What this highlighted was the need for additional reserve from facilities able to offset any deviation in frequency as quickly as possible. The likeliness of this kind of situation occurring again grows more likely as more renewables come on grid, which are more difficult for the system to manage in terms of frequency levels. During the event on 9th July, several batteries were called upon to quickly restore the frequency deviation but there is certainly a requirement for more reserve to restore balance faster.
There is currently an investigation underway, looking at the action taken by all the players involved during the event and many believe this will lead to National Grid releasing more schemes to minimise the impact of such events going forward.
Despite many media outlets focusing on the very negative impact that the blackout had (particularly as it was during peak rush hour on a Friday), I believe National Grid made the best of a bad situation and prevented the event becoming a more widespread and very serious situation indeed.
There is no escaping the fact however that many businesses were affected across the country, resulting in a loss in production, wasted man-hours and potentially product and data loss.
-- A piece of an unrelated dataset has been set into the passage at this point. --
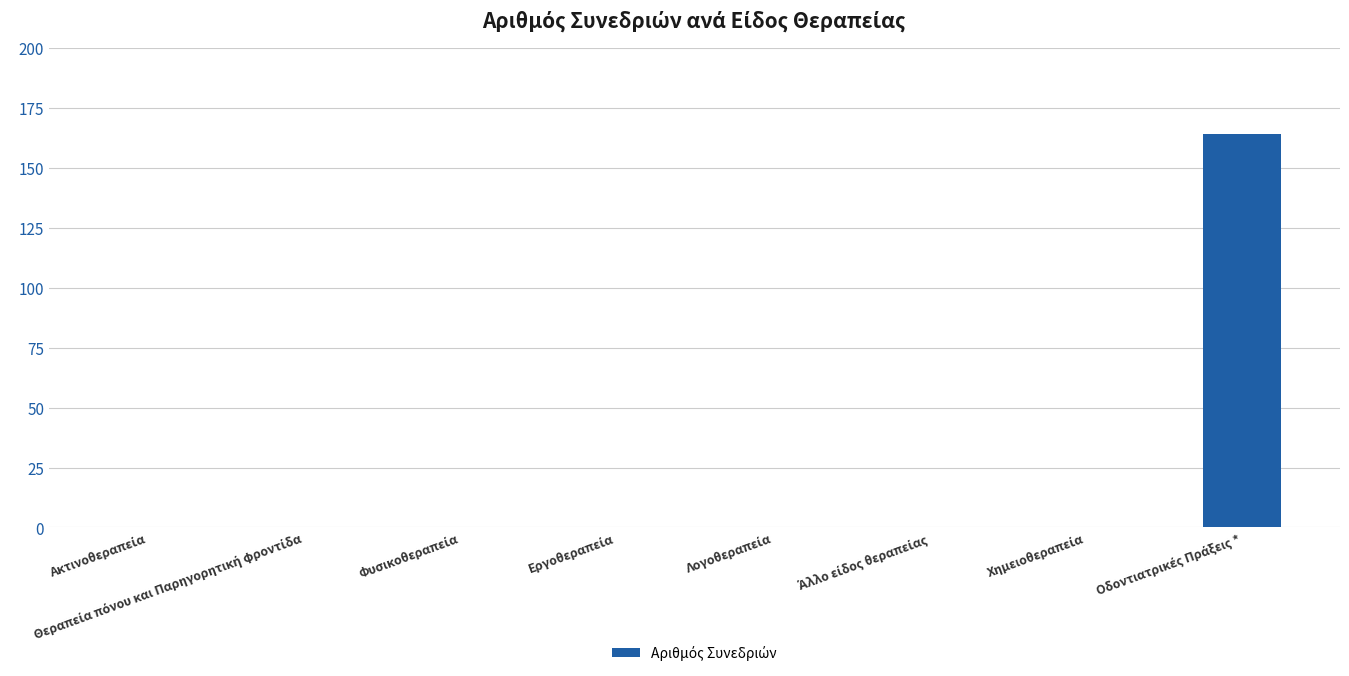

What is the maximum value shown in the chart?

164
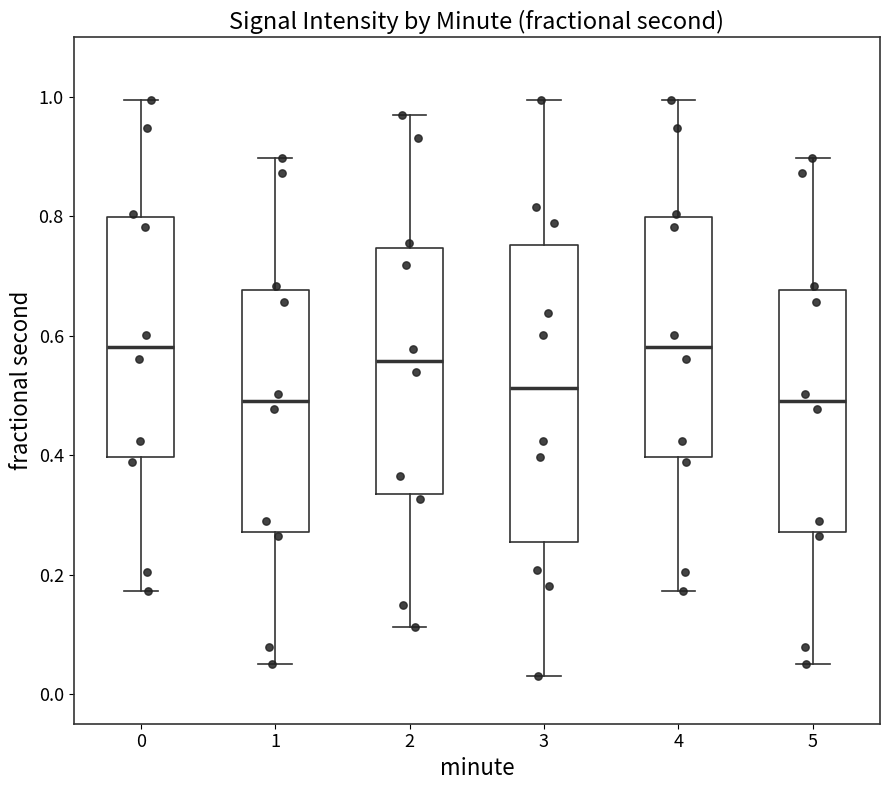

Which box is the tallest, from its lower edge to its upper edge?

3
This brings to light the ever-increasing need for resilience for businesses. Whether this resilience is simply planning for such events or investment in some form of on-site generation or backup power (battery or quick response generator) now is the time to seriously consider the impact that such an event could have on your organisation.
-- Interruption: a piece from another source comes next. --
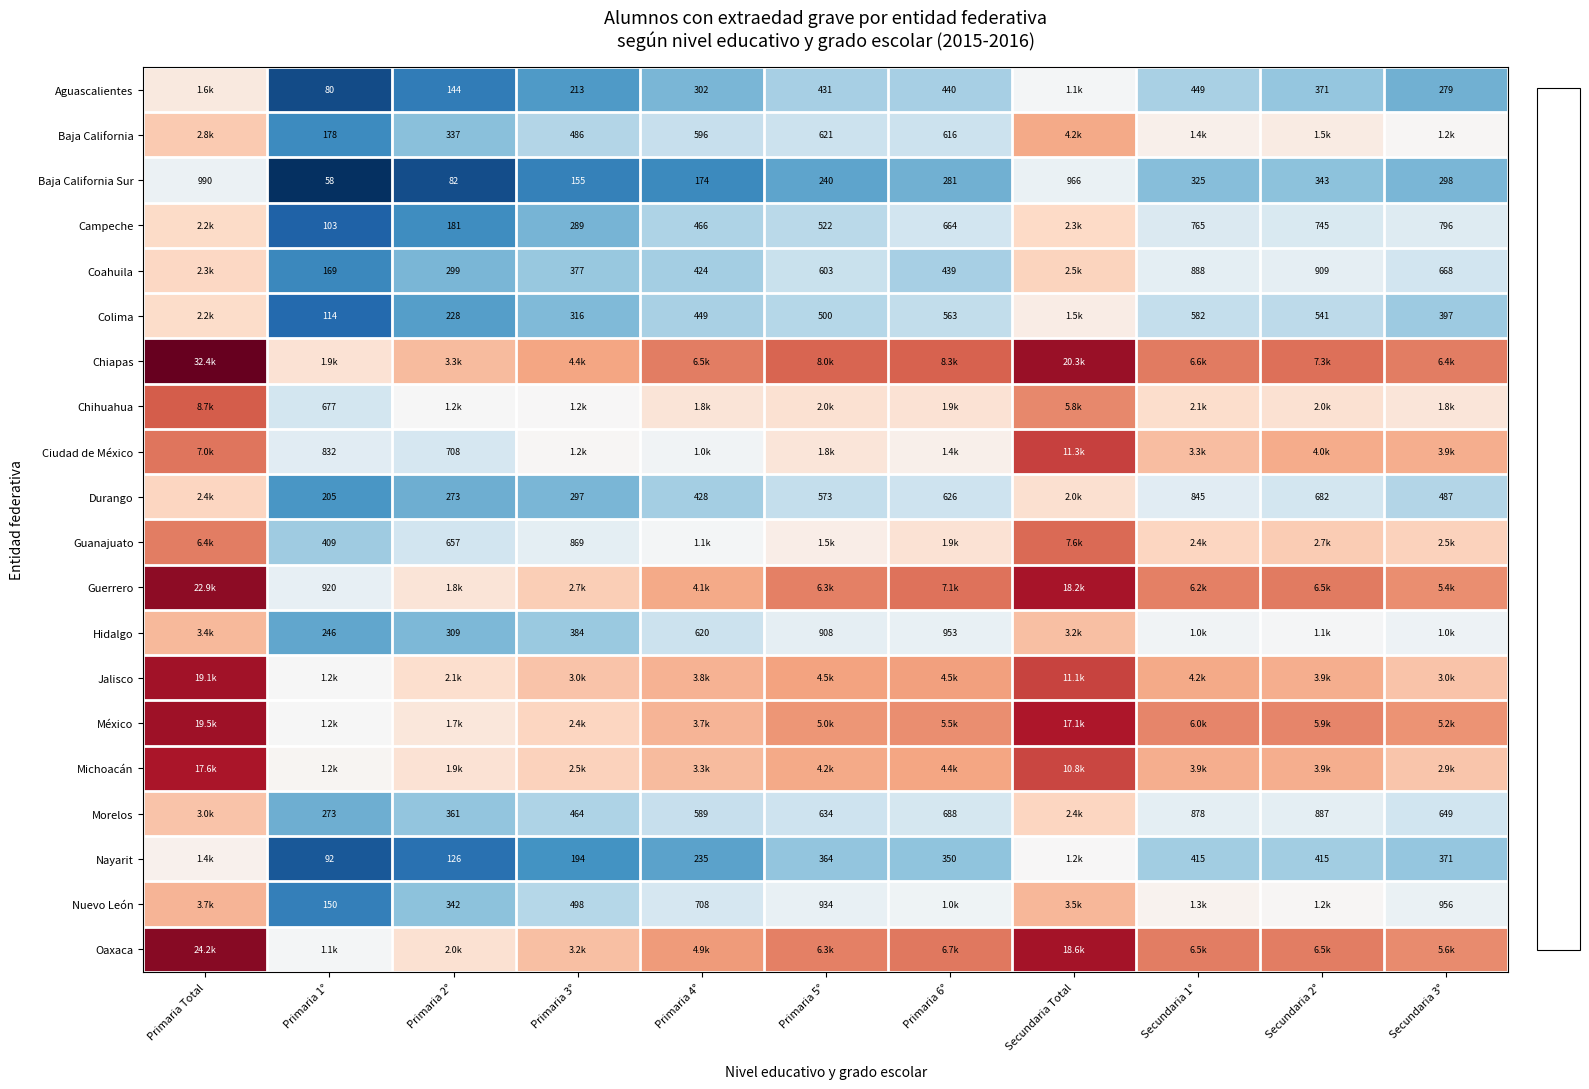

How many data points does each series have?

11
If investment in onsite generation is a consideration this event should be taken into account commercially as well as part of the overall justification for a move towards having more flexibility on site. Naturally, if the likeliness of events like this is going to become more frequent then becoming “off-grid” is a desirable objective. As always with brand new projects within any organisation start small. I recommend you analyse what can be done in terms of cost savings through optimisation of electricity load, avoiding charging structures such as TRIAD’s and Red Band DUOS and then you can start to get an idea and a flavour for other Demand Side Response schemes and how to manage and commercialise this within your day to day business operation.
The event on 9th July in my opinion is a wakeup call, an opportunity to take a step back and look at what this means for your business not only for National Grid and the other players involved but for any organisation where resilience is important and any forward-thinking organisation that wants to future proof their business by learning valuable now, not when your hand is forced!!